## WORK REQUEST:
Copy out the lines of the records below, and only those lines, from the one with "Construir uma presença" through the one with "ラフをピンポイントで詳細な最新データを公開していま", exactly as they appear.

## Records drawn from a dataset:
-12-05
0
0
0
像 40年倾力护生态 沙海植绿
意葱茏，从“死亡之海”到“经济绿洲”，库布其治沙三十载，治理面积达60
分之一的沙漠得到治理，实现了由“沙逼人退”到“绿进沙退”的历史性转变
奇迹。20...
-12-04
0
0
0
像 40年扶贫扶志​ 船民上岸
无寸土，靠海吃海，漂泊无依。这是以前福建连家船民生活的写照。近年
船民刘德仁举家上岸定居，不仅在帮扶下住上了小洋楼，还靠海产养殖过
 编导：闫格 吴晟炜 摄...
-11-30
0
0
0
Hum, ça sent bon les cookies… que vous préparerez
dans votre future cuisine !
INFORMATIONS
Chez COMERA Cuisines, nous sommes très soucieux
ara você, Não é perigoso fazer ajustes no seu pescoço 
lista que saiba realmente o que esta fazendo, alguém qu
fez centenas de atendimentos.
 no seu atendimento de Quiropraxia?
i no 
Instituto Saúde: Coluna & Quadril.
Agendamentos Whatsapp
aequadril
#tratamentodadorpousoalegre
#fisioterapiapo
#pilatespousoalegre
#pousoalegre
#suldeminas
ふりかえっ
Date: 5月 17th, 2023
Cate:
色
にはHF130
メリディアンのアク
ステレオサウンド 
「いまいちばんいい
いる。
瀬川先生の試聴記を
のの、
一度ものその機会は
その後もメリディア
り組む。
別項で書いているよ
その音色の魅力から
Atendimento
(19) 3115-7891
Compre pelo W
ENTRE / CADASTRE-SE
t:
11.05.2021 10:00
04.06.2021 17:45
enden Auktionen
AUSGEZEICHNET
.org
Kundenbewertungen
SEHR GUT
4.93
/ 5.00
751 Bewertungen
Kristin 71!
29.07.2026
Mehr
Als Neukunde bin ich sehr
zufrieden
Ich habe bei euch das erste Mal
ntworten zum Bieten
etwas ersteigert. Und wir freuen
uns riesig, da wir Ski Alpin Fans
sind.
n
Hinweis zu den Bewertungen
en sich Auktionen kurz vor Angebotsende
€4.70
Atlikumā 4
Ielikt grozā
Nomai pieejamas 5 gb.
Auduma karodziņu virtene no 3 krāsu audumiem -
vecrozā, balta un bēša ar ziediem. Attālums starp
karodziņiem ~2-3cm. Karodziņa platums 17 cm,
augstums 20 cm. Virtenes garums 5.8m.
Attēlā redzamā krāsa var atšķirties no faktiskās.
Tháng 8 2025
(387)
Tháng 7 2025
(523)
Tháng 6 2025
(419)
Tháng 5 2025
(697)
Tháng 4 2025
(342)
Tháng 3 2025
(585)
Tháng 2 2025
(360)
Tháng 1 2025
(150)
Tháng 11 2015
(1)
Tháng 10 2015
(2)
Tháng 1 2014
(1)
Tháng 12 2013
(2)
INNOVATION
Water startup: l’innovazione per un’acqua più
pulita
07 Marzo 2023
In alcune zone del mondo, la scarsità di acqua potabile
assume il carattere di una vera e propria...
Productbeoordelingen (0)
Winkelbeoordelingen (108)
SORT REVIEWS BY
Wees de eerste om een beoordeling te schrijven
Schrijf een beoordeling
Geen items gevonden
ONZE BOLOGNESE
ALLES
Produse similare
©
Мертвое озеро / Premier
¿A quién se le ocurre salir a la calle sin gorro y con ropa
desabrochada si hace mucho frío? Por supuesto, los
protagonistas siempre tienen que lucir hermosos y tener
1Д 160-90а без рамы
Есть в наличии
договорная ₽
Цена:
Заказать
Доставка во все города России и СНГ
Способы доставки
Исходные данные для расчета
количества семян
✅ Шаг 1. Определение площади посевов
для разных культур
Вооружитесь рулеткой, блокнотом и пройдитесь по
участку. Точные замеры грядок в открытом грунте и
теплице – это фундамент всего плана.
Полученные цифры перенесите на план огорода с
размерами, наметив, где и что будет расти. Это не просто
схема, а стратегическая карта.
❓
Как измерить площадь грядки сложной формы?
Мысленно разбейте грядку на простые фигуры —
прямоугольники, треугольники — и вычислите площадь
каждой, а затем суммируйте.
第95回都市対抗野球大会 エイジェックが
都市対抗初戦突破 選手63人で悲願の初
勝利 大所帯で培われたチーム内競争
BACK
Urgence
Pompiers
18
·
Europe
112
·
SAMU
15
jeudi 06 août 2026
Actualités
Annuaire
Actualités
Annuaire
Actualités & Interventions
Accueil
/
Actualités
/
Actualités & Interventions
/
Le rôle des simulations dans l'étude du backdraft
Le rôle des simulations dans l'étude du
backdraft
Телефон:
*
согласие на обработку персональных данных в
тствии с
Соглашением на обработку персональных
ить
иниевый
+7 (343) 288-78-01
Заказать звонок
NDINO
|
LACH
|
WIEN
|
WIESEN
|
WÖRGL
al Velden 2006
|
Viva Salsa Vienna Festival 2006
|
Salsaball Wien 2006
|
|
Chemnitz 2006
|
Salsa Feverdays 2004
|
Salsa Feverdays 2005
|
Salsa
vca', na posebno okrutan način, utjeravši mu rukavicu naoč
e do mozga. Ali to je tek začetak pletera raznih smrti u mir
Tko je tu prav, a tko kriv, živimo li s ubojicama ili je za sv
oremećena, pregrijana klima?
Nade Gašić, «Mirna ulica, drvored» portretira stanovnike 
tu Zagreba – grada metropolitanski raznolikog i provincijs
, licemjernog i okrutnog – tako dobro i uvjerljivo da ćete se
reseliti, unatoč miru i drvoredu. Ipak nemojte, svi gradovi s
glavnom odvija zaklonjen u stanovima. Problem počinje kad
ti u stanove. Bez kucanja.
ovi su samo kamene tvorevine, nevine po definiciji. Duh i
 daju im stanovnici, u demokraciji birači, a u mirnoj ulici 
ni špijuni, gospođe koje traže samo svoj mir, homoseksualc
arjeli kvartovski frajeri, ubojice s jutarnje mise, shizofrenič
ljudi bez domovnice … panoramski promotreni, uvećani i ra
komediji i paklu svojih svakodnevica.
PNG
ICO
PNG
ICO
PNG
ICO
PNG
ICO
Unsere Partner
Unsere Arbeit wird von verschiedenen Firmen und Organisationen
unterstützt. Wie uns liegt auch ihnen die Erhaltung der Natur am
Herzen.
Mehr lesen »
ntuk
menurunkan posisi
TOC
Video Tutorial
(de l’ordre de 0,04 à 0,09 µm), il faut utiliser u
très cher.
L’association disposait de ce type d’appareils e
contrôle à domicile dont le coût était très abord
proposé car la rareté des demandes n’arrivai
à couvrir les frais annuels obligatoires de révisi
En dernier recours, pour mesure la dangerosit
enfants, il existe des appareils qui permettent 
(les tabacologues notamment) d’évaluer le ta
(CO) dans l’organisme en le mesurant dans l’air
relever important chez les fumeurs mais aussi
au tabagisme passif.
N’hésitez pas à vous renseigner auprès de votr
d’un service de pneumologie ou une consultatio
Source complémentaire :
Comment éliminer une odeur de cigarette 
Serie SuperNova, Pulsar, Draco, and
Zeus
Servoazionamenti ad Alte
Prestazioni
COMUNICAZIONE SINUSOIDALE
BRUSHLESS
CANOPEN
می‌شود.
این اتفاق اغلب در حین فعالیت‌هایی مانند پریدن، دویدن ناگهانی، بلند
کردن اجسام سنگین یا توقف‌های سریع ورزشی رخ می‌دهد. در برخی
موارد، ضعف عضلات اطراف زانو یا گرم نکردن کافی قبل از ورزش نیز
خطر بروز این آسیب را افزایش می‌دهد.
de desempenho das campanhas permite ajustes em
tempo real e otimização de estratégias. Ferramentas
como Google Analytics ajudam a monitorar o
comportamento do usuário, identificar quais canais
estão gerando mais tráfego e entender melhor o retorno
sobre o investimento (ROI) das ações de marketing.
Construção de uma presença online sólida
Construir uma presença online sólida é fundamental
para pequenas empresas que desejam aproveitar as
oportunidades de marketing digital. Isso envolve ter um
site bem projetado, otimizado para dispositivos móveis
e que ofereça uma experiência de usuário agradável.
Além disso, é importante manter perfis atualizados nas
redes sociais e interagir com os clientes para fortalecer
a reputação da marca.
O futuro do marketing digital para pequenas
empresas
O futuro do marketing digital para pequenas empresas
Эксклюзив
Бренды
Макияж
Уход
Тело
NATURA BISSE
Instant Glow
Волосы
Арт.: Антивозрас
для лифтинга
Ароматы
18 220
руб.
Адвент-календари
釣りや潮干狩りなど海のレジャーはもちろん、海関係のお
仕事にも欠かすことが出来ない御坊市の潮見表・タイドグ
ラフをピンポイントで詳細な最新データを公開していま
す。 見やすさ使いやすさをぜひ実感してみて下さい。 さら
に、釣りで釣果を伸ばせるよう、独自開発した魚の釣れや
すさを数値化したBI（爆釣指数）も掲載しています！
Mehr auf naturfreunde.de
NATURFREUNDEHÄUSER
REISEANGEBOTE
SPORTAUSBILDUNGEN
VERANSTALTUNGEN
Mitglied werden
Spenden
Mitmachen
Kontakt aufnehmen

## EXPECTED OUTPUT:
Construir uma presença online sólida é fundamental
para pequenas empresas que desejam aproveitar as
oportunidades de marketing digital. Isso envolve ter um
site bem projetado, otimizado para dispositivos móveis
e que ofereça uma experiência de usuário agradável.
Além disso, é importante manter perfis atualizados nas
redes sociais e interagir com os clientes para fortalecer
a reputação da marca.
O futuro do marketing digital para pequenas
empresas
O futuro do marketing digital para pequenas empresas
Эксклюзив
Бренды
Макияж
Уход
Тело
NATURA BISSE
Instant Glow
Волосы
Арт.: Антивозрас
для лифтинга
Ароматы
18 220
руб.
Адвент-календари
釣りや潮干狩りなど海のレジャーはもちろん、海関係のお
仕事にも欠かすことが出来ない御坊市の潮見表・タイドグ
ラフをピンポイントで詳細な最新データを公開していま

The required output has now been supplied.